Haribo macht die Grafschaft froh

In der Gemeinde Grafschaft stehen seit Dezember 2021 im neu errichteten „Herzensweg“ in Ringen 25 Tiny-Häuser und ein Wasch-Container. Eigentürmer der 25 Tiny-Häuser ist der Verein „Haribo hilft“, der diese gekauft hat und unentgeltlich zur Verfügung stellt. Die Gemeinde übernimmt alle organisatorischen und administrativen Maßnahmen. Für die Quartiersbetreuung hat sich die Caritas Ahrweiler extra personell mit einer Fachkraft verstärkt und den Bau eines Gemeinschaftshauses mit 200.000 Euro gefördert, trägt auch die Unterhaltungskosten. Für die Tiny-Häuser mussten von den Bewohnern monatlich Betriebskosten von 455 Euro gezahlt werden. „Aufgrund der eklatant gestiegenen Energiekosten mussten diese Kosten zum Jahresbeginn angepasst werden auf 619 Euro“, teilt Bürgermeister Achim Juchem mit.

Die Kosten

Laut der Helfer-Stab gGmbH, die nach eigenen Angaben die Aufstellung für Altenahr koordinierte, sind 100.000 Euro für jedes der Tiny-Häuser kalkuliert und von der „Aktion Deutschland hilft“ dafür bereitgestellt worden. In dieser Summe seien neben den Kosten für die Häuser selbst auch die Kosten für den Transport und Aufbau der Häuschen, die Herrichtung, Versicherung und Pacht der Grundstücke, die Verlegung der Anschlüsse und eventuell anfallende Mehrkosten enthalten. „Die 100.000 Euro sind also der kalkulierte Maximalbetrag, der wahrscheinlich nicht bei allen Häuschen vollständig benötigt wird“, so der Helfer-Stab. Tiny-Haus-Generalimporteur Jan Daalmann von der Daalmann Mobilheime GmbH in Ülsen berichtet auf der Firmen-Website von 25 Einheiten für „Haribo hilft e.V.“: „Inklusive aller Nebenkosten wie Transport, Aufbau und Terrassen liegt der Preis bei rund 60.000 Euro inklusive Mehrwertsteuer“.

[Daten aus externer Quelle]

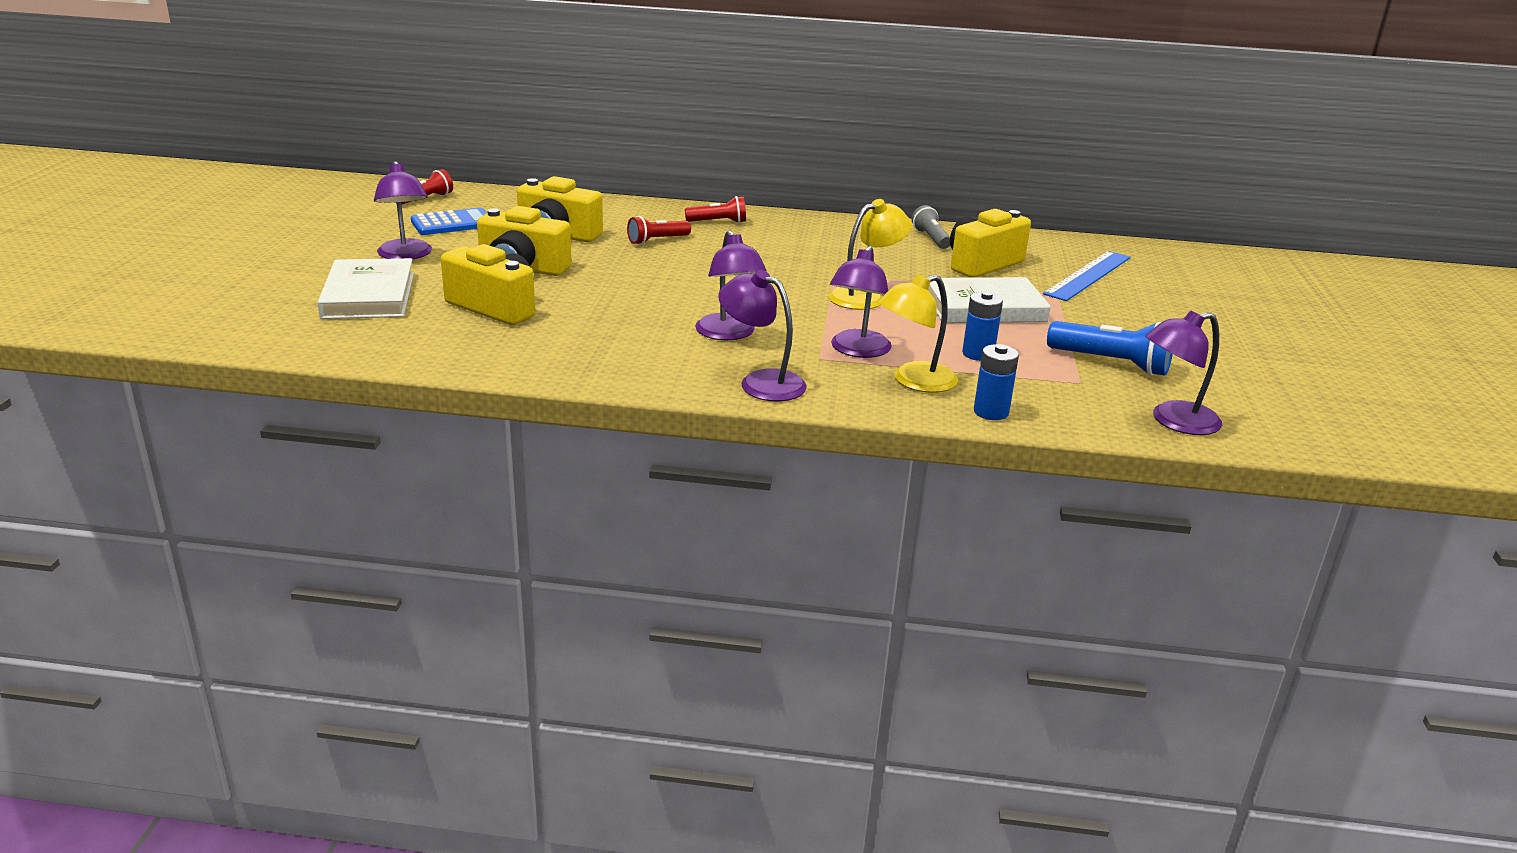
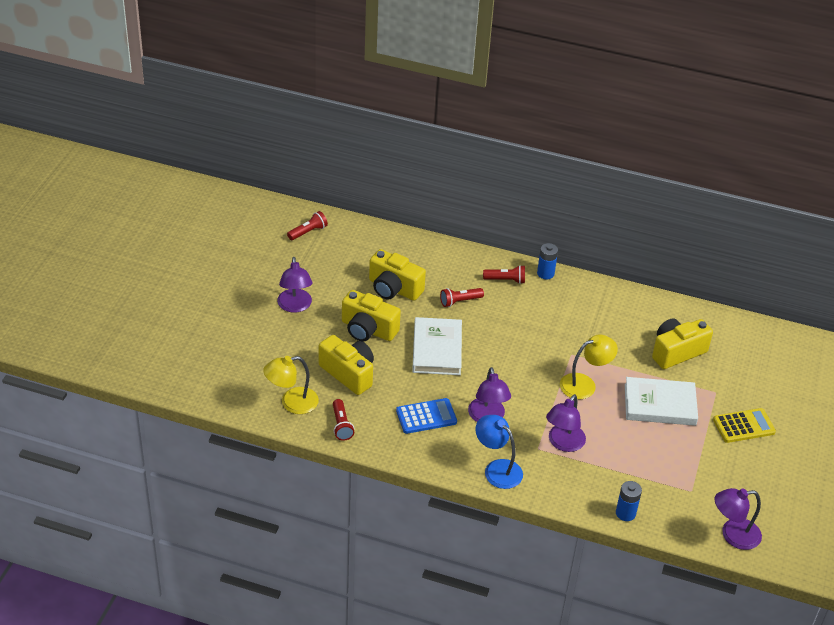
camera: 10 degrees right, 15 degrees up
(369, 295) = (273, 352): white book -> white book (437, 349)
(452, 223) = (325, 267): blue calculator -> blue calculator (426, 416)
(487, 356) = (341, 425): none -> red flashlight
(761, 382) = (497, 469): purple lamp -> blue lamp
(914, 381) = (589, 478): yellow lamp -> yellow lamp (292, 403)
(931, 238) = (651, 315): grey flashlight -> none
(978, 354) = (637, 455): blue battery -> blue battery (545, 273)
(1088, 275) = (746, 373): blue ruler -> none
(1111, 363) = (719, 474): blue flashlight -> none
(1116, 318) = (744, 426): none -> yellow calculator

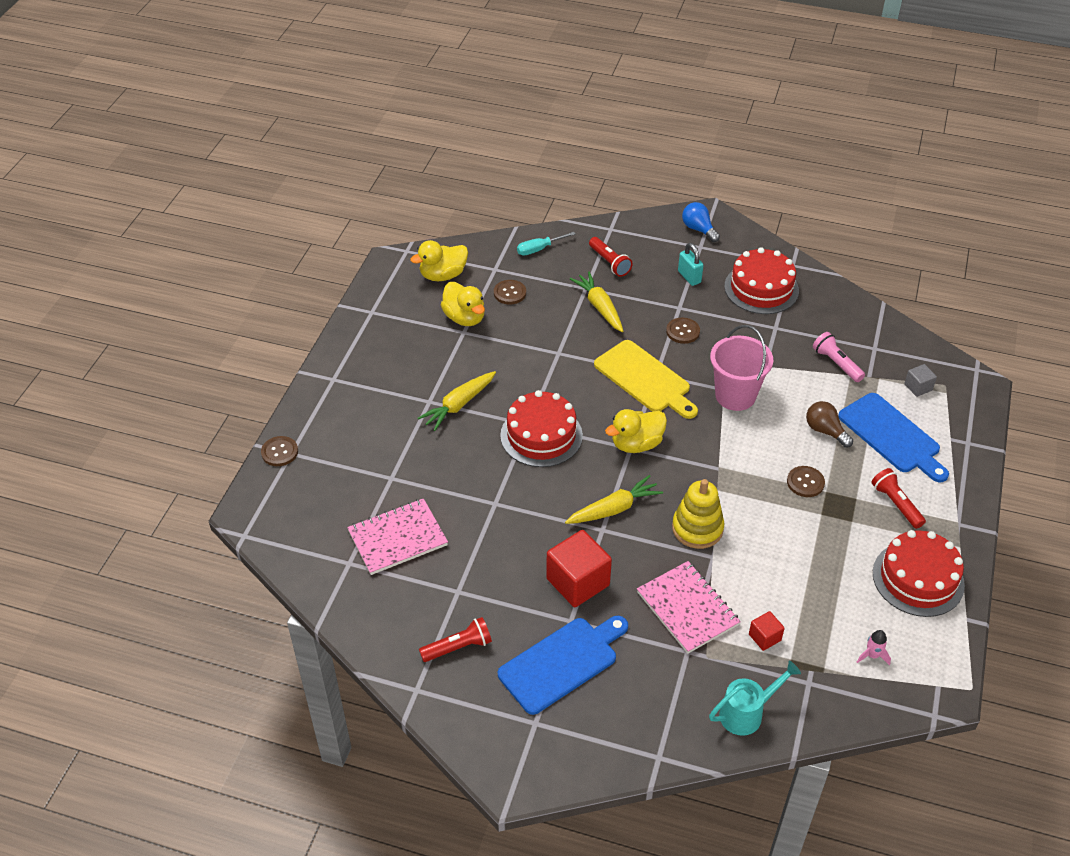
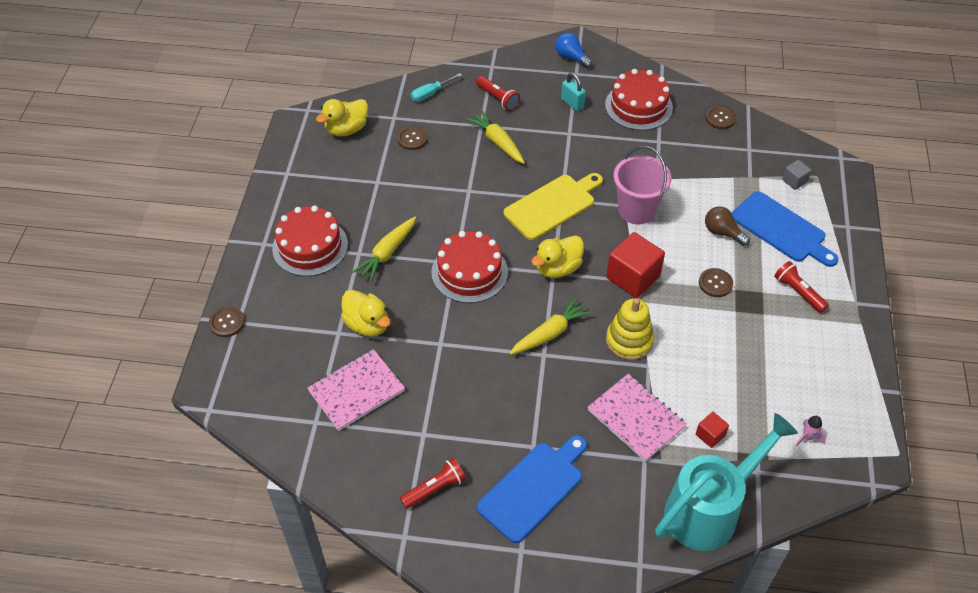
camera: 10 degrees left, 5 degrees up
(464, 318) = (375, 168): yellow duck -> yellow duck (367, 324)
(578, 582) = (532, 408): red cube -> red cube (633, 277)
(645, 379) = (552, 205): yellow cutting board -> yellow cutting board turned 75 degrees counterclockwise
(683, 331) = (577, 156): brown button -> brown button (720, 118)
(747, 713) = (709, 509): turquoise watering can -> turquoise watering can, size x1.85
(836, 363) = (719, 168): pink flashlight -> none
(918, 578) = (832, 359): red cake -> red cake (310, 246)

„Die Verwendung der Gelder muss spätestens im Rahmen einer Schlussrechnung nachgewiesen werden“, so Jan Brockhausen, Referent Presse- und Öffentlichkeitsarbeit der Aktion Deutschland Hilft, dem Bündnis deutscher Hilfsorganisationen. Im Rahmen einer vertraglichen Vereinbarung zwischen den beteiligten Kommunen und „Aktion Deutschland Hilft“ seien die Auszahlungs- und Abrechnungsmodalitäten festgehalten worden.